Person of the year in legal affairs: David Heshin

'Jerusalem Post' legal correspondent, Yonah Jeremy Bob, chooses Jerusalem District Court Acting President Heshin for dealing with Beit Shemesh corruption.

David Heshin (photo credit: Courtesy)
David Heshin
(photo credit: Courtesy)
What could justify David Heshin, President of the Jerusalem District Court, being the most influential legal person of the year, beating out justices on the Supreme Court for example? Heshin led the three judge panel that on Thursday ordered new elections in Beit Shemesh and nullified the October election results based on allegations of massive fraud.
Not only was the historic ruling completely unprecedented in its impact – in that most prior election fraud challenges were limited to individual voting stations – but his choice to take the initiative and his legal reasoning were genuinely daring.
The opinion itself admits that the issue has little precedent and many judges would have written an opinion sympathetic to those complaining of fraud, but refused to intervene, saying that only the Supreme Court could create such a new precedent.
Heshin did not wait.

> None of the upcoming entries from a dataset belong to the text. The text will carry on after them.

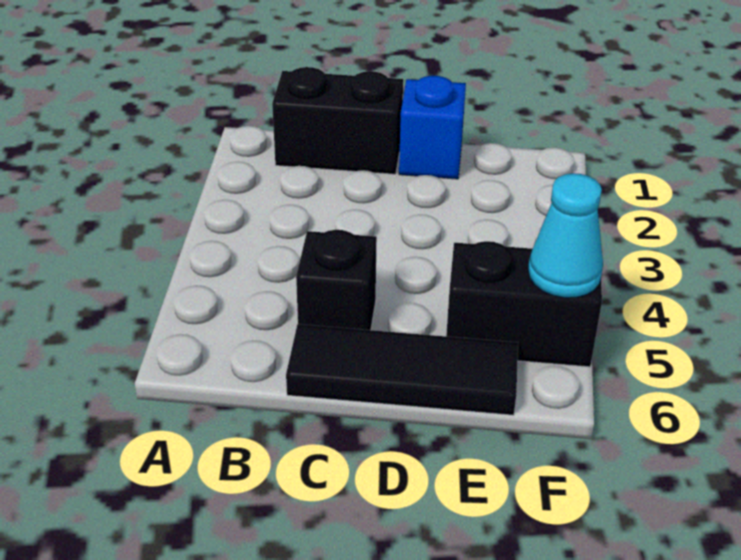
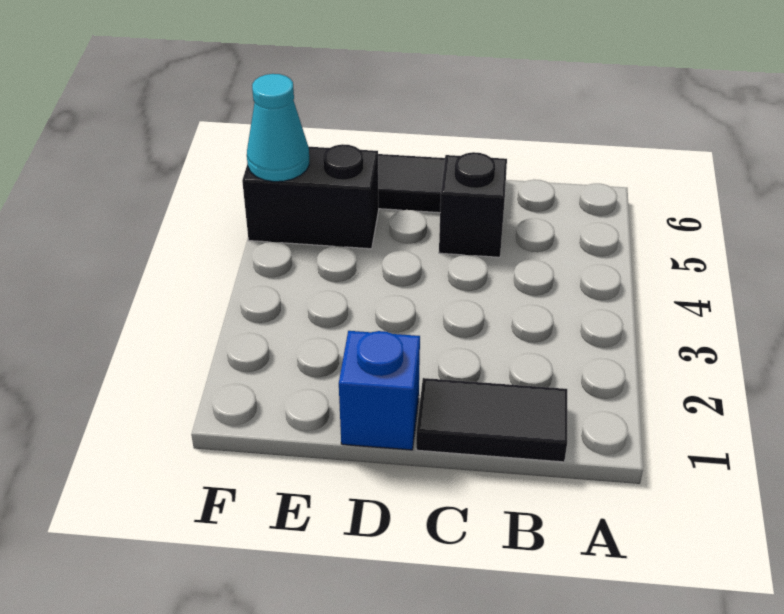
black brick B1:C1 level 1 -> black tile B1:C1 level 1

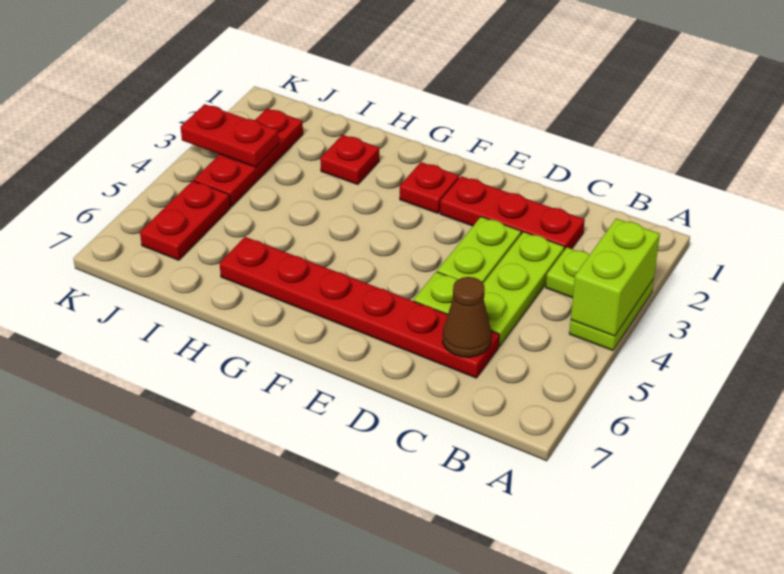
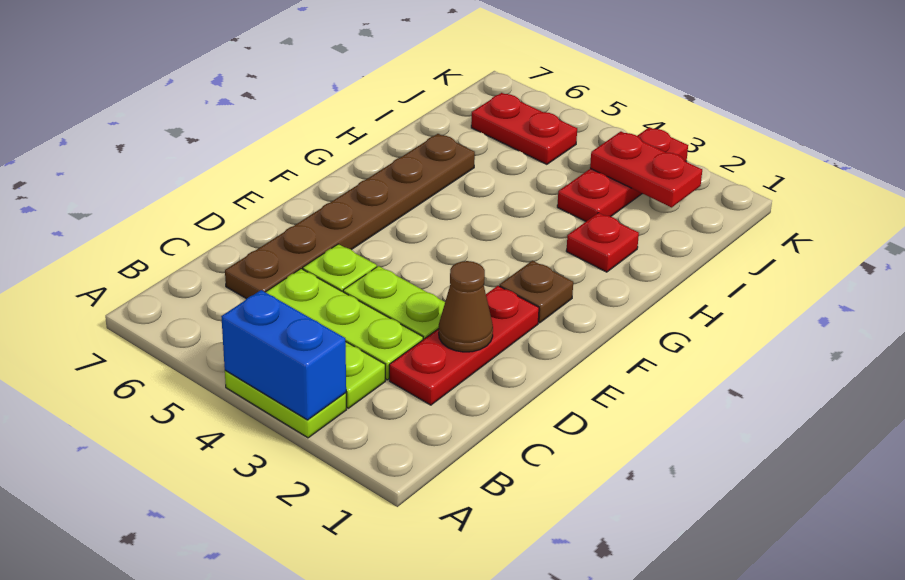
lime brick A3:A4 level 2 -> blue brick A3:A4 level 2
red plate C6:H6 level 1 -> brown plate C6:H6 level 1
brown cone C6 level 2 -> brown cone D2 level 2
red plate F2 level 1 -> brown plate F2 level 1
red plate J2:J4 level 1 -> red plate I3:K3 level 1
red plate J3:K3 level 2 -> red plate J2:J3 level 2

Not only that, rather than limiting his reasoning to saying that he was ordering new elections because he believed mathematically that enough votes might have been fraudulent to change the result, he also justified his ruling on the broader and bolder basis that democratic legitimacy must be maintained as a value.
This ruling may deter future mass fraud campaigns, and should they recur, will give future courts a wider basis to order new elections even if it is hard to gather the full mathematical substance and evidence of the fraud.
A nephew of former Deputy Supreme Court president Mishael Heshin, David has had other noteworthy rulings and even served for most of 2006 as an acting Supreme Court Justice.